I'm trying to figure out the cause of an issue with our internal Alteryx server to avoid re-creating this problem.

We had a series of jobs running every two hours successfully for about a week.  Last weekend, two of them ran LONG (as in, for days).  This is strange because

- There's no reason these should go for anything over 1.5 hours.

- My understanding is that our server has a 5 hour time limit set.

- When trying to cancel these jobs manually from the server, the task status would change to "cancelling" and then back to "running" on a refresh.

- This happened on two different worker nodes, one with a Friday evening job, the other with a Saturday afternoon job.

The "solution" to this was for our sys admin to reboot those two worker nodes.  I haven't been able to find logs for the long running jobs.

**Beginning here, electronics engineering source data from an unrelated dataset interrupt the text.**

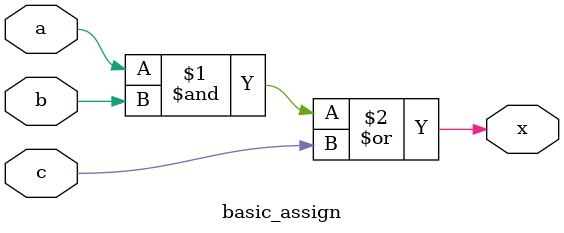
<source format=v>
module basic_assign(input a, b, c, output x);
  assign x = (a & b) | c;
endmodule
</source>
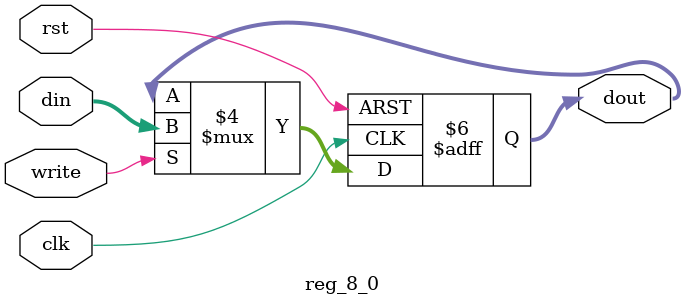
<source format=v>
module reg_8_0(clk,rst,write,din,dout);

output [7:0] dout;
input  clk,rst,write;
input  [7:0] din;

reg [7:0] dout;

always @ (posedge clk or negedge rst)
	begin
		if(!rst)
			dout  <= 8'h32;
		else 
		  if(write)
					 dout<=din;
		  else 
					 dout<=dout;
	end

endmodule
</source>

If anyone has any thoughts about what might cause this and where to look to avoid recreating it, that would be marvellous.

raychase · Answer

@KJennings - when we were running with a 1:1 processing engine to CPU cores ratio, I would estimate that we'd see the perpetually running job about once per week.  Keep in mind it would also be load dependent.  We never noticed any problems when we first scaled up, but the problem got progressively worse as more and more jobs were scheduled to run on the Server.

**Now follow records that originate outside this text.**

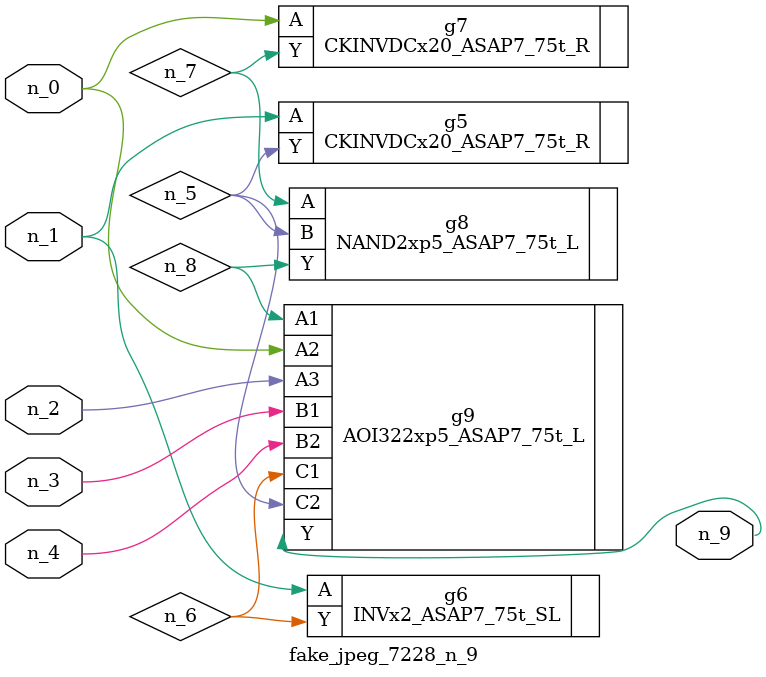
<source format=v>
module fake_jpeg_7228_n_9 (n_3, n_2, n_1, n_0, n_4, n_9);

input n_3;
input n_2;
input n_1;
input n_0;
input n_4;

output n_9;

wire n_8;
wire n_6;
wire n_5;
wire n_7;

CKINVDCx20_ASAP7_75t_R g5 ( 
.A(n_1),
.Y(n_5)
);

INVx2_ASAP7_75t_SL g6 ( 
.A(n_1),
.Y(n_6)
);

CKINVDCx20_ASAP7_75t_R g7 ( 
.A(n_0),
.Y(n_7)
);

NAND2xp5_ASAP7_75t_L g8 ( 
.A(n_7),
.B(n_5),
.Y(n_8)
);

AOI322xp5_ASAP7_75t_L g9 ( 
.A1(n_8),
.A2(n_0),
.A3(n_2),
.B1(n_3),
.B2(n_4),
.C1(n_6),
.C2(n_5),
.Y(n_9)
);


endmodule
</source>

Since we've added additional hardware resources (to maintain the 0.5 engines per core ratio), these scenarios have completely disappeared.

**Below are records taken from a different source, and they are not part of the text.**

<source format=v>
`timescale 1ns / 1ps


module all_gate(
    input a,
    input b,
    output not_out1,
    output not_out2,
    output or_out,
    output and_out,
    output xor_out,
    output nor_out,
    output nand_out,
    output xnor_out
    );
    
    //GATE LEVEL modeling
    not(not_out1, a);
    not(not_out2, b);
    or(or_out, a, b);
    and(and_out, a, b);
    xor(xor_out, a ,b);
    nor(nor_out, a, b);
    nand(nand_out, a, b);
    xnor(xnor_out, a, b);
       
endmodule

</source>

From my experience, it's highly advisable to follow the vendor's recommendations when it comes to CPU/RAM configurations on your host machine.

KJennings · Answer

@raychase

Thank you for your response.  Our location is running a single server configuration, no nodes, but definitely with a high job to CPU ratio.  How often do you find that this occurs in your configuration?

Kevin J

raychase · Answer

From my experiences, this behavior occurs when the worker nodes are configured to run too many simultaneous jobs. If your # of simultaneous jobs exceeds 0.5 x the number of CPU cores on the host machine, you run the risk of these sorts of perpetually running jobs.

Unfortunately,  when this behavior occurs, the only identified mechanism of freeing up the processing engine is to reboot the services on the worker node.